If w is very small, the oscillation frequency is low; if very large, the frequency is very large.

 

[Vectorspace]

In systems it is used to figure out the stability of the system.

What I was wondering is How come the Mathmatical abstract variable s come to represent the Circuit Frequency?
is s = $$\sigma + j\omega$$ or just jω ?

$$s = \sigma + j\omega$$

But usually that $$\sigma = 0$$

 

[Vectorspace]

Isn't it that when $$\sigma \neq 0$$ means the poles do not lie on the unit circle in the pole zero plot?

 

[Vectorspace]

Is that right?

 

[paulfr]

Yes the Laplace Transform provides an analytic tool to determine system stability.
There are two kinds of stability a control systems engineer is concerned with.

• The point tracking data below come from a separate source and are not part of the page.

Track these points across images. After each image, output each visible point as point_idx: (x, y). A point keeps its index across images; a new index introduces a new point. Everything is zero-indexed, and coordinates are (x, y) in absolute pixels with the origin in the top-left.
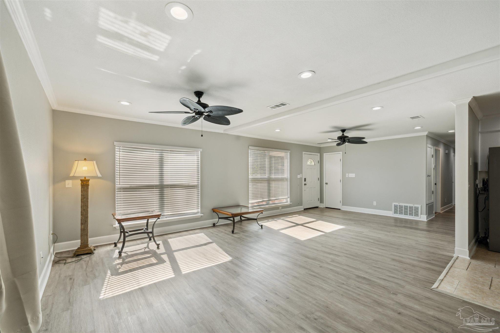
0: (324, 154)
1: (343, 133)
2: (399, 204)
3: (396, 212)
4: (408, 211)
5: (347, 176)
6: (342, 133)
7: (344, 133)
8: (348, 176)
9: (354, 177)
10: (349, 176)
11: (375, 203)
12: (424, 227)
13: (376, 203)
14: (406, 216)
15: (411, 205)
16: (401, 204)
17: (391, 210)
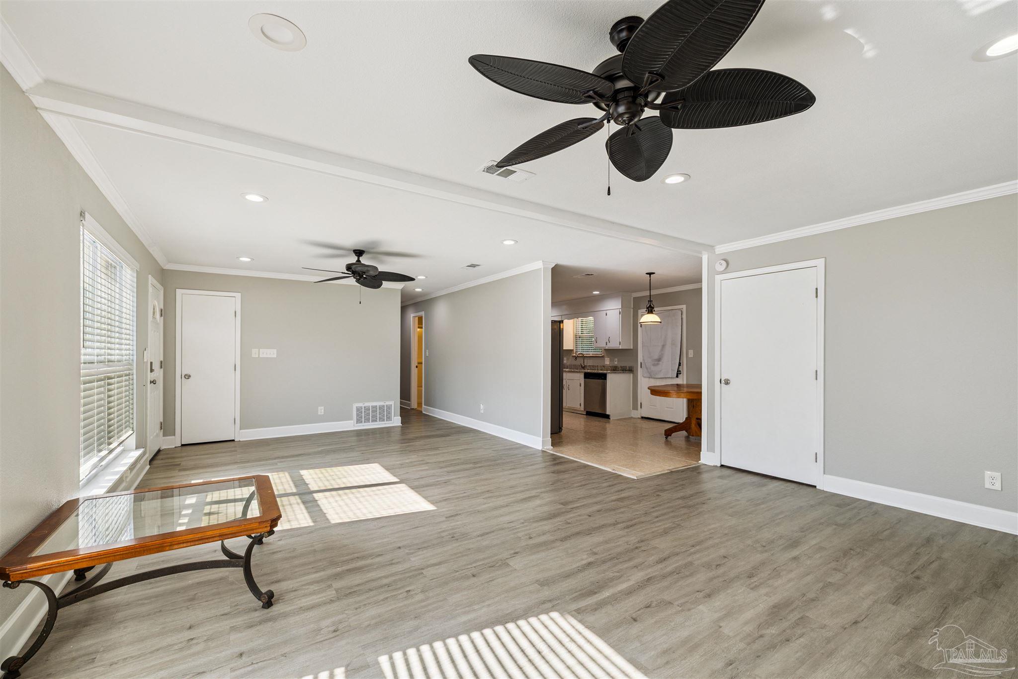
0: (179, 292)
1: (358, 259)
2: (364, 405)
3: (359, 421)
4: (378, 415)
5: (253, 356)
6: (356, 258)
7: (361, 259)
8: (259, 356)
9: (275, 356)
10: (261, 356)
11: (321, 410)
12: (396, 436)
13: (323, 411)
14: (361, 424)
15: (382, 403)
16: (367, 404)
17: (351, 419)
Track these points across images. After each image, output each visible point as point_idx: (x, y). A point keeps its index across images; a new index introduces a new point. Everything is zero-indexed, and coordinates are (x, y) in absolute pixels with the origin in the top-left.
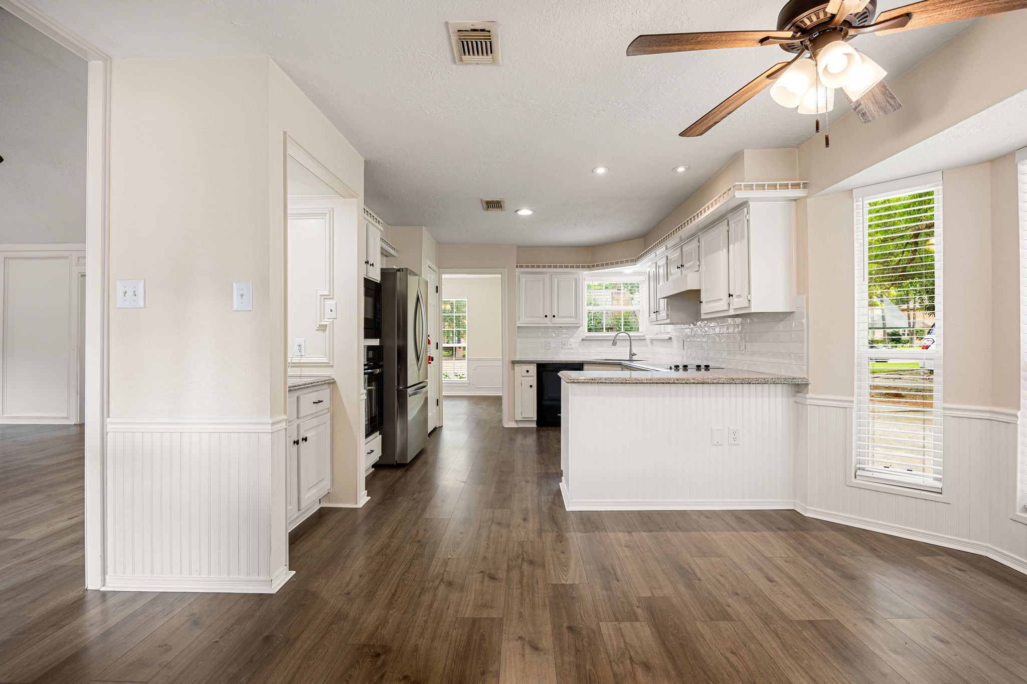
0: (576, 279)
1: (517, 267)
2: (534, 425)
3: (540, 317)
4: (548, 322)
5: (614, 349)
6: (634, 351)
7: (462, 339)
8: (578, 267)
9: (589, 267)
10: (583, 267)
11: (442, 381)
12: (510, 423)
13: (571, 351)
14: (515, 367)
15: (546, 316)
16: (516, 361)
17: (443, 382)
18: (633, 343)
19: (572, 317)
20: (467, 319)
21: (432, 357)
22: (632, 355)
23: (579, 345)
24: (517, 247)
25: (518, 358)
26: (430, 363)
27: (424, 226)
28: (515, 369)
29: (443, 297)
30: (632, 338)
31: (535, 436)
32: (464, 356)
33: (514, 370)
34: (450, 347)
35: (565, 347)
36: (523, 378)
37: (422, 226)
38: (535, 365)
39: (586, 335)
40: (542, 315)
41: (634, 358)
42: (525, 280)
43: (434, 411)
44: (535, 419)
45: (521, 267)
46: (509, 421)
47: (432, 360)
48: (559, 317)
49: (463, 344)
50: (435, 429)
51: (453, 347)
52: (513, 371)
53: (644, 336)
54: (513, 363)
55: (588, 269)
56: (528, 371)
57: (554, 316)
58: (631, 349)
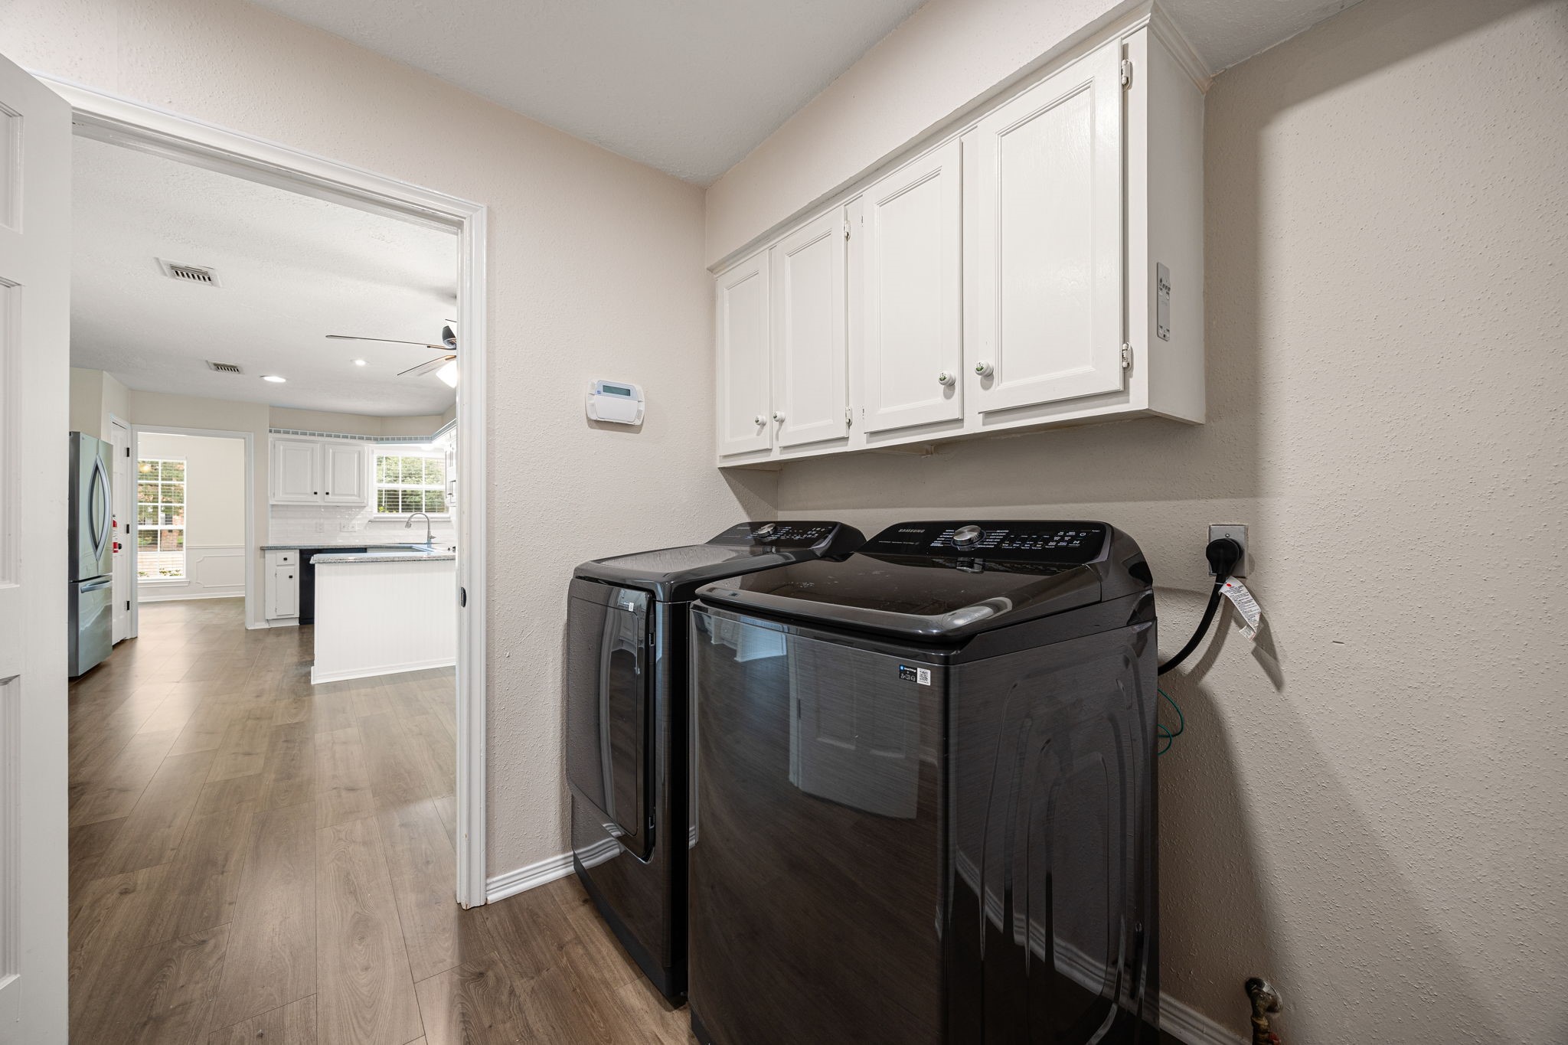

First is Global Stability. That is if the system will "blow up" or oscillate until one of the components burns up, vibrates or fails for another reason. This occurs if the closed loop poles move into the right half plane of the complex Root Locus plane.

Second is Relative Stability. That is the characteristics of the transient response. The response to a disturbance or command signal. In general, relative stability falls into three categories;
1/ Overdamped; the losses are high and the system exponentially moves to the new value/state, but very slowly. Not a good design.
2/ Underdamped; the system oscillates about the new position and this oscillation decays exponentially to the new state/value.
3/ Critically damped; the system responds in the fastest possbile manner. This will be a small overshoot of about 2 to 4% to the new value and then settles down with only one or two periods of oscillation.

On the complex plane, if the poles lie on the line y = - x which is at 45degrees to the real axis, the response will be critical, the optimum response all systems shoot for.

If you are ever in an elevator that makes you feel a little impulse (jerk = first derivative of acceleration), either starting or stopping, the system is out of tune and needs adjustment to bring it back to critical response characteristics.

Cheers